1) Money can't buy elections. Many people feared that unlimited money from billionaires and corporations would tilt elections toward Republicans, but at least for high profile contests this is not true. Money can't save inferior candidates like Romney or Indiana's unlovable Mourdock. Huge outside spending in the Ohio senate race did not move the polls one jot; the final outcome of Sherrod Brown's victory was about what the polls have been predicting since last summer. I worry that such money could be used to buy state house elections, which could be used to gerrymander districts and gain control of the House, but nobody can buy the Presidency, a senate seat or the governorship of a major state.
2) America remains very closely divided between the parties, and fantasies of complete realignments are just fantasies.
3) Voters pay little attention to the details of what politicians do. Voters worried about the deficit went for Romney, even though his budget plan would explode the debt. Elderly Floridians worried about Medicare went for Romney, apparently not believing his pledge to privatize the system. The appalling behavior of Republicans in the House cost them only a couple of seats, which means they will be back again next year, threatening to bring the country to a halt if they don't get their way. Issues of identity and the general tone of politics matter much more than the details of anyone's plan.
4) The country seems remarkably patient about the economy. The first signs of a real recovery were enough to save Obama, even with unemployment still high and most people dissatisfied with how things are going.
5) Republican attempts to woo Hispanic voters are not going very well, and will not go well until they change their tone about immigrants.

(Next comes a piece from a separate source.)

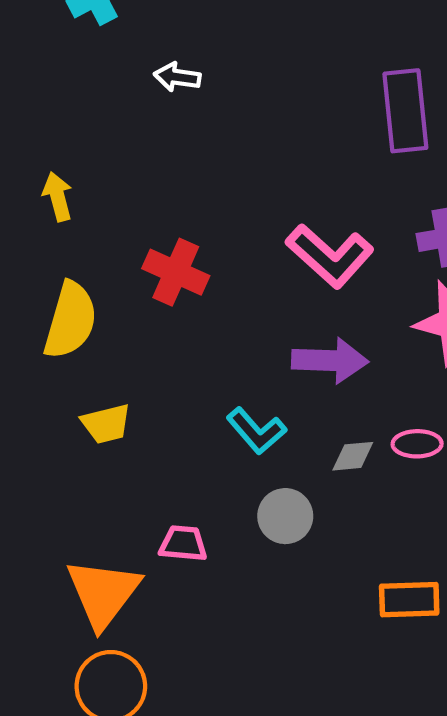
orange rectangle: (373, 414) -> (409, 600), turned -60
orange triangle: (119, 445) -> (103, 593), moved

6) The nation's amazing shift in attitudes toward homosexuality continues; the victory of marriage equality in Maryland, a blue state but not really a liberal one, underscores the magnitude of the change.
7) Democrats showed real loyalty to Obama; he won 92 percent of their votes this time, better than the 89 percent he managed in 2008.
8) Obama got about the same percentage of the white vote as Michael Dukakis did in 1988, but he won because the country has gotten less white -- the electorate was 85% white in 1988, and 72% white yesterday-- and because he did slightly better among blacks and Hispanics.
9) There is a real political gap between men and women in this country. I am not sure what this means, but it strikes me as significant.